Short-answer chart tasks:
◆ ◆ ◆ ◆ ◆ ◆ ◆

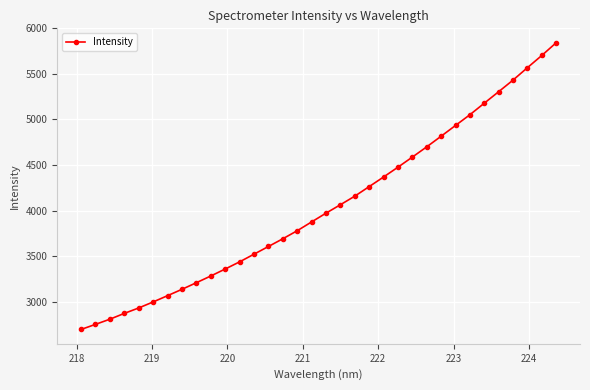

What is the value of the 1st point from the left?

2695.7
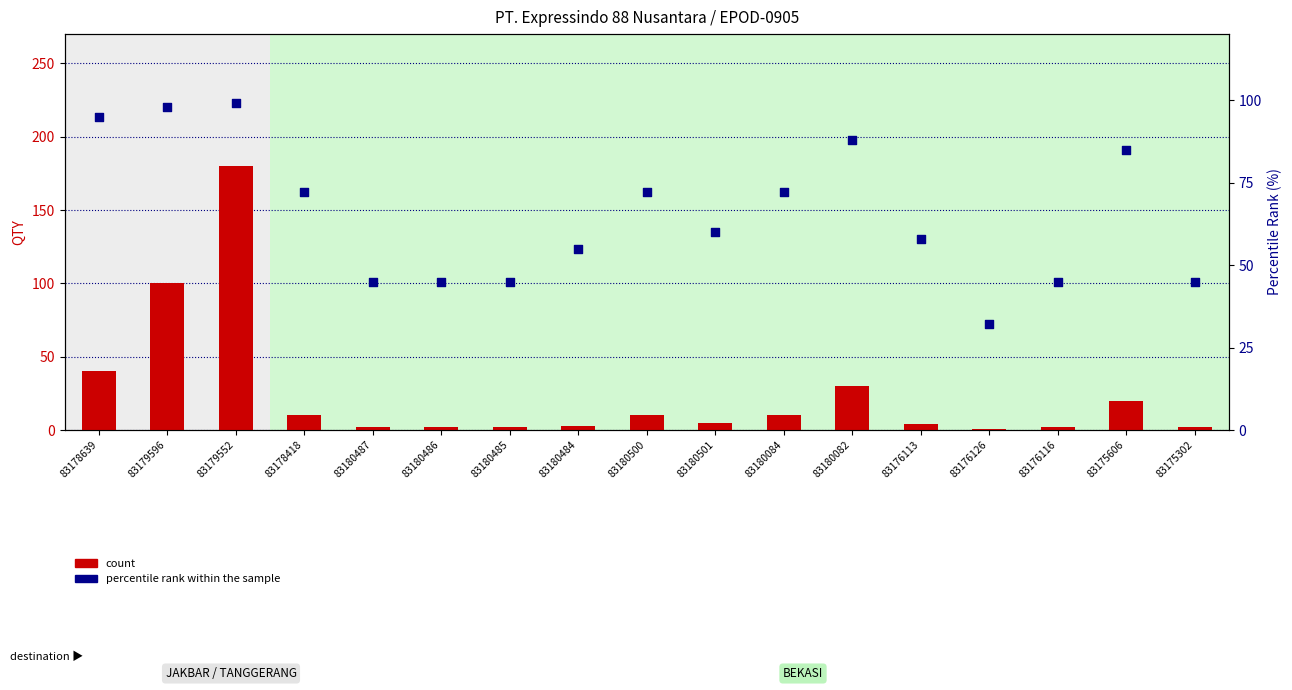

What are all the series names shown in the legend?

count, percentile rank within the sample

◆ ◆ ◆ ◆ ◆ ◆ ◆

EXERCISE DIRECTIONS:
Change every "value" in the records above to "magnitude" and reproduce all of them otherwise unchanged. Leave the pictures out.

REPLY:
What is the magnitude of the 1st point from the left?

2695.7

What are all the series names shown in the legend?

count, percentile rank within the sample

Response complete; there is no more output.